In low condition: erythema, hæmorrhagic extravasations, or vesicles on tail, lips, fore legs, udder. Trombidium holosericeum. Malt or potato eczema: marc eczema on legs and body. Causes: feeding on marc only, skins, green potatoes, fermenting. Attack in ratio with marc eaten. Worst on new stock, and feeding cattle. Calves have diarrhœa, children eruption. Bean trefoil and milk sickness act similarly. Solanin. Unaffected by boiling. Season. Field. Chlorophyl. Narcosis absent. Is brain adaptable? Other ingredients inoperative. Eczema ceases with change of food: is not inoculable. Symptoms: fever, costiveness, inappetence, red mucosæ, weeping, stringy salivation, debility, emaciation, black diarrhœa. May lie with extended head, grinding teeth, tympany, lethargy, coma. Pig and dog vomit. Abortion. Redness, swelling, stiffness on pasterns: may extend to whole body: exudations: thick crusts: erect or shed hairs: rigid thickened, folded, cracked skin, buccal mucosa may suffer: abscess, sloughs. Mortality slight and up to 20 per cent. Lesions: congestions of small intestine, brain and muscle. Treatment: stop or lessen the marc adding grain: turn to pasture: locally bathe, cold or tepid: lead lotions: dusting powders: tannin: blue stone: creolin: cresol: tar or birch oil: carbolic acid.
The skin of cattle seems to suffer more than that of other animals in connection with the ingestion of poisons. In starved or very low conditioned animals, eruptions are met with which may be in the form of a simple erythema, a hæmorrhagic extravasation in spots, or an eruption on the end of the tail in the form of epidermic concretions or pustules (impetigo). Among the vineyards it is common to find an eruption with papules and vesicles on the lips, fore legs and udder of cows which were fed on the succulent young shoots and leaves of the grape vine. In cases of this disease, Railliet and Moreau have found a great number of the silky trombidium larvæ (harvest bug), and accordingly attribute the affection exclusively to their attacks. The growth of the vine on the warmest and sunniest exposures, the most favorable to the propagation of this acarus, gives much support to this conclusion.
Malt or Potato Eczema.
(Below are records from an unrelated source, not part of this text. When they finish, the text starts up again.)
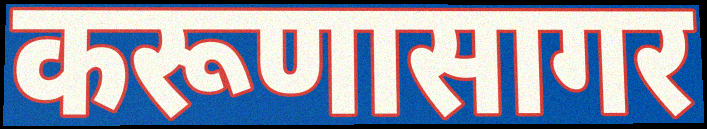
करूणासागरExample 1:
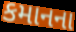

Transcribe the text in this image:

કમાનના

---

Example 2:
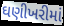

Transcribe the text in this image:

ઘણીખરીમાં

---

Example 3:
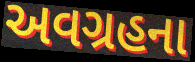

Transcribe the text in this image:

અવગ્રહના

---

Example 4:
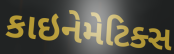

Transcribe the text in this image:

કાઇનેમેટિક્સ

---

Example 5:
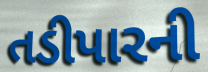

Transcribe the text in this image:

તડીપારની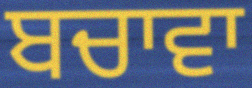
ਬਚਾਵਾ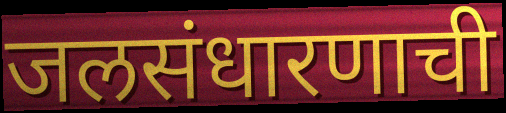
जलसंधारणाची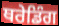
ਥਰੇਡਿੰਗ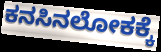
ಕನಸಿನಲೋಕಕ್ಕೆ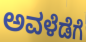
ಅವಳೆಡೆಗೆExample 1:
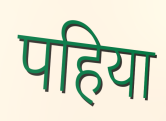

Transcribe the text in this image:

पहिया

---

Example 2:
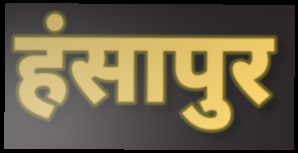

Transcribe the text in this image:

हंसापुर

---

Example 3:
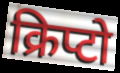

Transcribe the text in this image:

क्रिप्टो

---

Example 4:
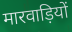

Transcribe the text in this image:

मारवाड़ियों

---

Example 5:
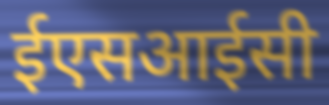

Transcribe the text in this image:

ईएसआईसी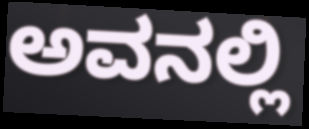
ಅವನಲ್ಲಿ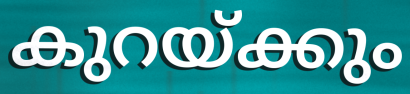
കുറയ്ക്കും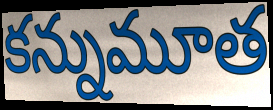
కన్నుమూతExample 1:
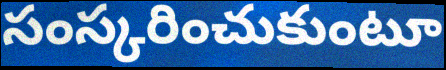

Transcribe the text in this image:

సంస్కరించుకుంటూ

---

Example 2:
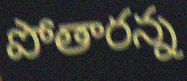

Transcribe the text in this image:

పోతారన్న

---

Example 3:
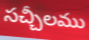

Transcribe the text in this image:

సచ్చీలము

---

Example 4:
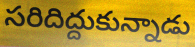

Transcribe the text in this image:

సరిదిద్దుకున్నాడు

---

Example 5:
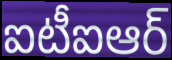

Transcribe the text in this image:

ఐటీఐఆర్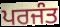
ਪਰਜੰਤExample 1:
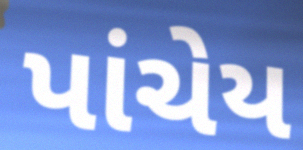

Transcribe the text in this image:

પાંચેય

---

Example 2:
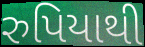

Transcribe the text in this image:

રુપિયાથી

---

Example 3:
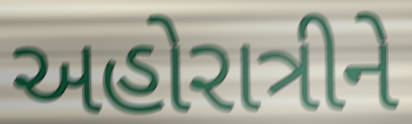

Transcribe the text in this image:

અહોરાત્રીને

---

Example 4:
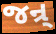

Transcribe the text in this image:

જન્ર્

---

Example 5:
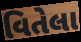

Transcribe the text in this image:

વિતેલાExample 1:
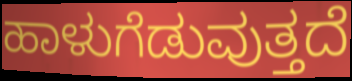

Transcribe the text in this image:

ಹಾಳುಗೆಡುವುತ್ತದೆ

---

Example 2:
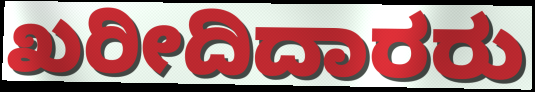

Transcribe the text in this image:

ಖರೀದಿದಾರರು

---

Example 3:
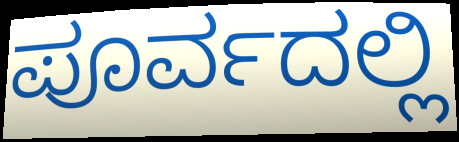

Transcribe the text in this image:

ಪೂರ್ವದಲ್ಲಿ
On the continent of Europe where potatoes are largely used for distillation and the production of starch, herds of cattle are fed often almost exclusively on the refuse or marc, and in such herds an eczematous eruption of the legs and exceptionally of the body is a familiar occurrence.
Causes. The disease has been definitely traced to an exclusive dietary on potato marc, and still more so to the skins, to tubers rendered green by exposure to the sun, and to the distillery potato refuse which has undergone fermentation. Thus 80 litres of the pulp daily without dry food will determine a violent attack in the animal consuming it, while the animal consuming 40 litres has it much milder (Friedberger and Fröhner). It attacks animals living in the best conditions of cleanliness and pure air, and the essentially toxic quality of the cause may be deduced from the fact that newly bought animals, which are not yet habituated to it suffer the most, that fattening cattle are the common victims, while work oxen which perspire more freely and milch cows escape, yet calves fed upon their milk may suffer from diarrhœa and infants from a cutaneous eruption (Johné). The poison it is to be inferred is eliminated in the milk. Similar examples of the protecting of the milch animal by elimination of the poison through the milk are found in bean trefoil (cytisus) which poisons the milk while proving harmless to the goat which yields it, and the poison of milk sickness which is deadly to cattle which are not giving milk, and harmless to the milch cow, yet deadly to those that consume her milk.